### What needs to be done
Rewrite the text of all the records, swapping every "MÚSICA NOVA" for "NEW MUSIC" and keeping everything else unchanged. Leave the pictures out of your answer.

+---+

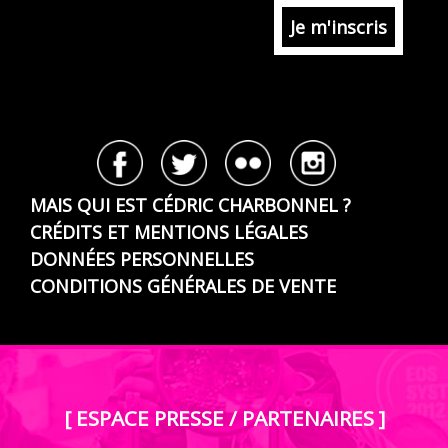
MAIS QUI EST CÉDRIC CHARBONNEL ?
CRÉDITS ET MENTIONS LÉGALES
DONNÉES PERSONNELLES
CONDITIONS GÉNÉRALES DE VENTE
[ ESPACE PRESSE / PARTENAIRES ]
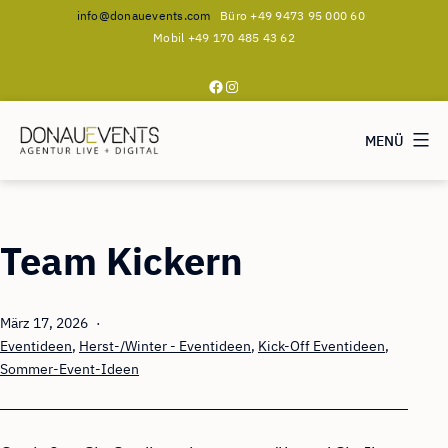
info@donauevents.com
Büro +49 9473 95 000 60
Mobil +49 170 485 43 62
Facebook
Instagram
MENÜ
DONAUEVENTS
Zum
Inhalt
Team Kickern
springen
Veröffentlicht
März 17, 2026
am
Kategorisiert
Eventideen
,
Herst-/Winter - Eventideen
,
Kick-Off Eventideen
,
als
Sommer-Event-Ideen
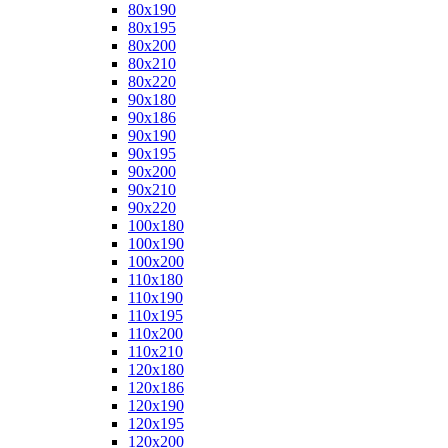
80x190
80x195
80x200
80x210
80x220
90x180
90x186
90x190
90x195
90x200
90x210
90x220
100x180
100x190
100x200
110x180
110x190
110x195
110x200
110x210
120x180
120x186
120x190
120x195
120x200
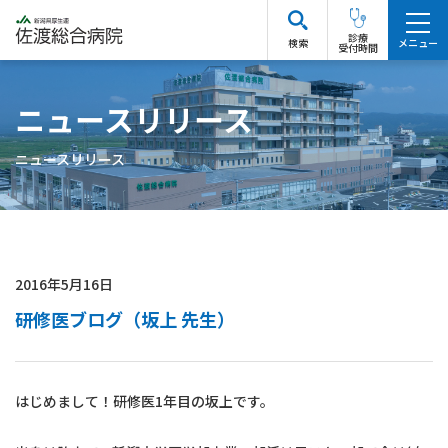
診療
検索
受付時間
ニュースリリース
ニュースリリース
2016年5月16日
研修医ブログ（坂上 先生）
はじめまして！研修医1年目の坂上です。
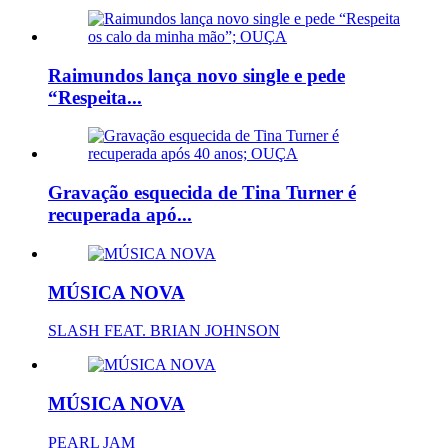
Raimundos lança novo single e pede
“Respeita...
Gravação esquecida de Tina Turner é
recuperada apó...
MÚSICA NOVA
SLASH FEAT. BRIAN JOHNSON
MÚSICA NOVA
PEARL JAM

+---+

### Reply to the task
MAIS QUI EST CÉDRIC CHARBONNEL ?
CRÉDITS ET MENTIONS LÉGALES
DONNÉES PERSONNELLES
CONDITIONS GÉNÉRALES DE VENTE
[ ESPACE PRESSE / PARTENAIRES ]
info@donauevents.com
Büro +49 9473 95 000 60
Mobil +49 170 485 43 62
Facebook
Instagram
MENÜ
DONAUEVENTS
Zum
Inhalt
Team Kickern
springen
Veröffentlicht
März 17, 2026
am
Kategorisiert
Eventideen
,
Herst-/Winter - Eventideen
,
Kick-Off Eventideen
,
als
Sommer-Event-Ideen
80x190
80x195
80x200
80x210
80x220
90x180
90x186
90x190
90x195
90x200
90x210
90x220
100x180
100x190
100x200
110x180
110x190
110x195
110x200
110x210
120x180
120x186
120x190
120x195
120x200
診療
検索
受付時間
ニュースリリース
ニュースリリース
2016年5月16日
研修医ブログ（坂上 先生）
はじめまして！研修医1年目の坂上です。
Raimundos lança novo single e pede
“Respeita...
Gravação esquecida de Tina Turner é
recuperada apó...
NEW MUSIC
SLASH FEAT. BRIAN JOHNSON
NEW MUSIC
PEARL JAM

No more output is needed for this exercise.